How to add values from vector to each other

160 views Asked by At

In my code I solve integral

y=x^2-4x+6

I used SSE - it allows me to operate on 4 values in one time. I made program which solve this integral with values from 0 to 5 divided to five 4-element vectors n1, n2, n3, n4.

.data
n1: .float 0.3125,0.625,0.9375,1.25
n2: .float 1.5625,1.875,2.1875,2.5
n3: .float 2.8125,3.12500,3.4375,3.75
n4: .float 4.0625,4.37500,4.6875,5
szostka: .float 6,6,6,6
czworka: .float 4,4,4,4
.text
.global main
main:  
        movups (n1),%xmm0

        mulps %xmm0,%xmm0
        movups (szostka),%xmm2
        addps %xmm2,%xmm0
        movups (n1),%xmm1
        movups (czworka),%xmm2
        mulps %xmm2,%xmm1
        subps %xmm1,%xmm0
        movups %xmm0,%xmm7

        movups (n2),%xmm0

        mulps %xmm0,%xmm0
        movups (szostka),%xmm2
        addps %xmm2,%xmm0
        movups (n1),%xmm1
        movups (czworka),%xmm2
        mulps %xmm2,%xmm1
        subps %xmm1,%xmm0
        movups %xmm0,%xmm6

        movups (n3),%xmm0

        mulps %xmm0,%xmm0
        movups (szostka),%xmm2
        addps %xmm2,%xmm0
        movups (n1),%xmm1
        movups (czworka),%xmm2
        mulps %xmm2,%xmm1
        subps %xmm1,%xmm0
        movups %xmm0,%xmm5

        movups (n4),%xmm0

        mulps %xmm0,%xmm0
        movups (szostka),%xmm2
        addps %xmm2,%xmm0
        movups (n1),%xmm1
        movups (czworka),%xmm2
        mulps %xmm2,%xmm1
        subps %xmm1,%xmm0
        movups %xmm0,%xmm4

        mov $1,%eax
        mov $0,%ebx
        int $0x80 

In the end, I have 4 vectors in registers xmm7, xmm6, xmm5, xmm4. To solve integral, I need to add vectors to each other (which is easy) and then add values from vector also to each other.
How should I do this?

1

There are 1 answers

2
Peter Cordes On

As Paul R said in a comment, you can use haddps for horizontal ops within a vector, at the end.
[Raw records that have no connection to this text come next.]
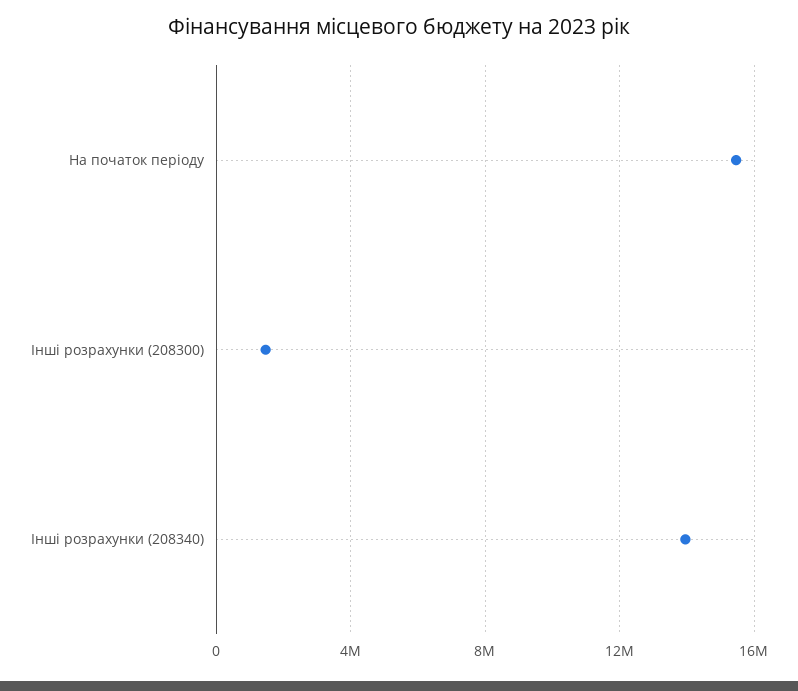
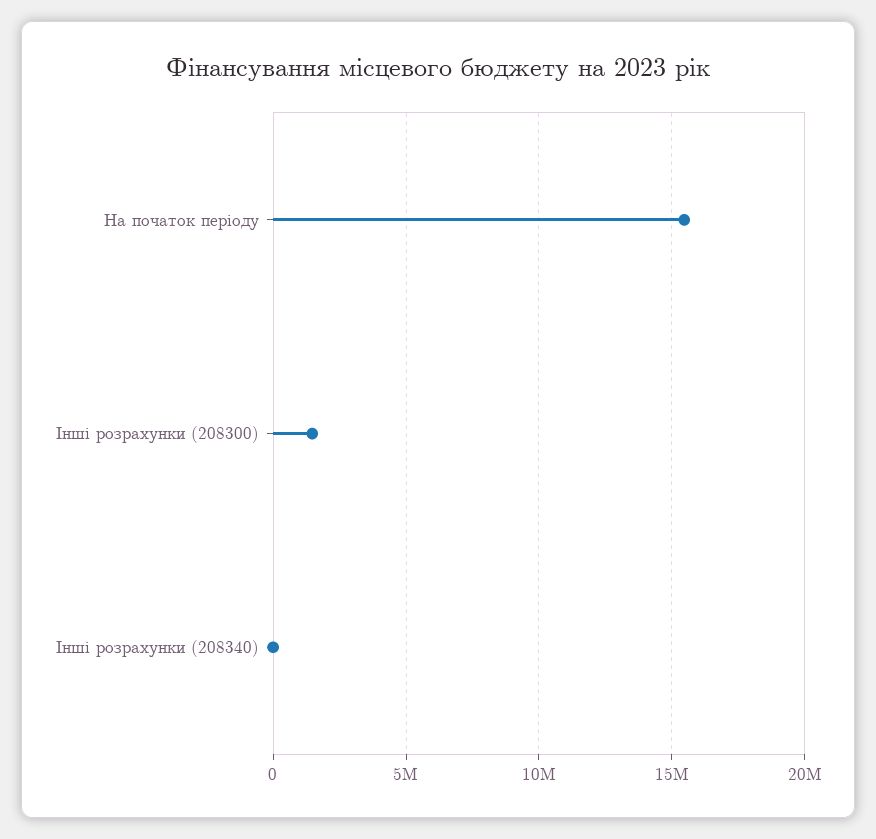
  {
    "На початок періоду": 15500000,
    "Інші розрахунки (208300)": 1500000,
-   "Інші розрахунки (208340)": 14000000
+   "Інші розрахунки (208340)": 0
  }

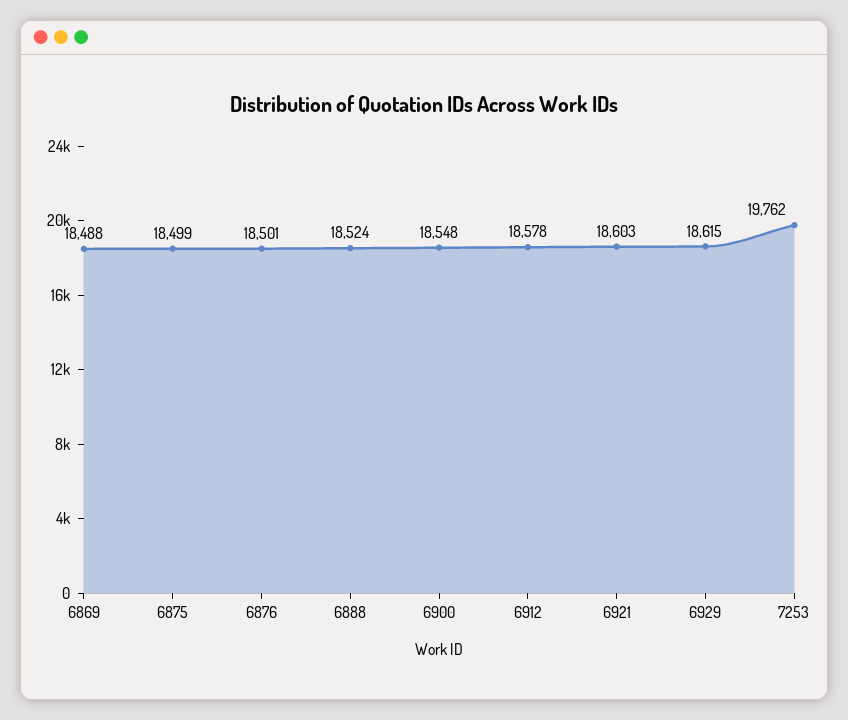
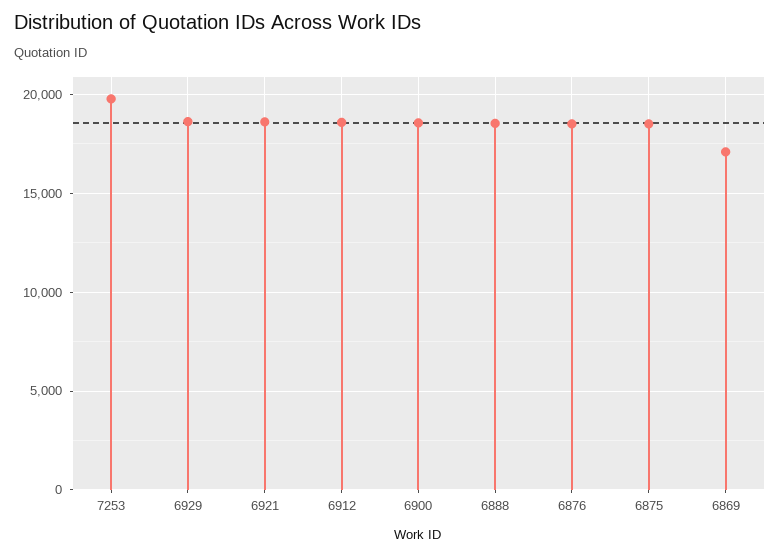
  {
-   "6869": 18488,
+   "6869": 17000,
    "6875": 18499,
    "6876": 18501,
    "6888": 18524,
    "6900": 18548,
    "6912": 18578,
    "6921": 18603,
    "6929": 18615,
    "7253": 19762
  }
Your code looks inefficient. If you're going to fully unroll, instead of using a loop and an accumulator, you can use a different register in the first place for each copy, instead of having a movups %xmm0,%xmmX at the end of every block.

Also, keep (szostka) and (czworka) in a register across iterations. Don't reload them every time. Similarly, replace movups (n1),%xmm1 with movups %xmm0, %xmm1 (before you square %xmm0). On IvyBridge and later, the register-renaming stage handles reg-reg moves, and they happen with zero latency.
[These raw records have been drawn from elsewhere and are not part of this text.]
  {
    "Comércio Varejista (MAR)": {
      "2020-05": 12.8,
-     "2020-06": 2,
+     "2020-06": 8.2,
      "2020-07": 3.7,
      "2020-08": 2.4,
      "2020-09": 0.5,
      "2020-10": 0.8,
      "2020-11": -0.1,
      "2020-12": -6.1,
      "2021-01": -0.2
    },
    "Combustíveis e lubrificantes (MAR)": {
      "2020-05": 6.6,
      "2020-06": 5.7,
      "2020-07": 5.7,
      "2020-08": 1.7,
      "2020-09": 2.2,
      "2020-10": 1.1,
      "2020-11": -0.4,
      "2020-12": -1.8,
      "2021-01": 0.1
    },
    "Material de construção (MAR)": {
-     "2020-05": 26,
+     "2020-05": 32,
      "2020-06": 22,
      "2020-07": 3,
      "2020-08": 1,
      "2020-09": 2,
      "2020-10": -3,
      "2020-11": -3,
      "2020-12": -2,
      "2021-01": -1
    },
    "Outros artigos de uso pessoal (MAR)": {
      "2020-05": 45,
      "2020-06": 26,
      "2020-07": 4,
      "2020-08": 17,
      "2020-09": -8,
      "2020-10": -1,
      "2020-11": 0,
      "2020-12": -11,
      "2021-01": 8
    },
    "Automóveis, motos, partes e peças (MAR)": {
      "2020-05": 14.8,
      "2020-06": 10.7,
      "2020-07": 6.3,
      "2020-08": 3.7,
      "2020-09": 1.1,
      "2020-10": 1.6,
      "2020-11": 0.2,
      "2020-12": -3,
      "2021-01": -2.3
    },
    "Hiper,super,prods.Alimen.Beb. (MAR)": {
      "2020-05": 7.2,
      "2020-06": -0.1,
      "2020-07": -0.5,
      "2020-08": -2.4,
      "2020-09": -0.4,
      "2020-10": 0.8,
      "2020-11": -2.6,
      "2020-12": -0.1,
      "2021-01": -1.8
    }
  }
If you did need to load (szostka) every time, it would be better to use addps with a memory operand, instead of a separate move and add. Micro-fusion could keep that operation as a single uop.

Check out http://agner.org/optimize/ for docs on how to optimize assembly. You might find it more useful to use intrinsics, to let the compiler take care of small details like register allocation, instead of writing in asm directly.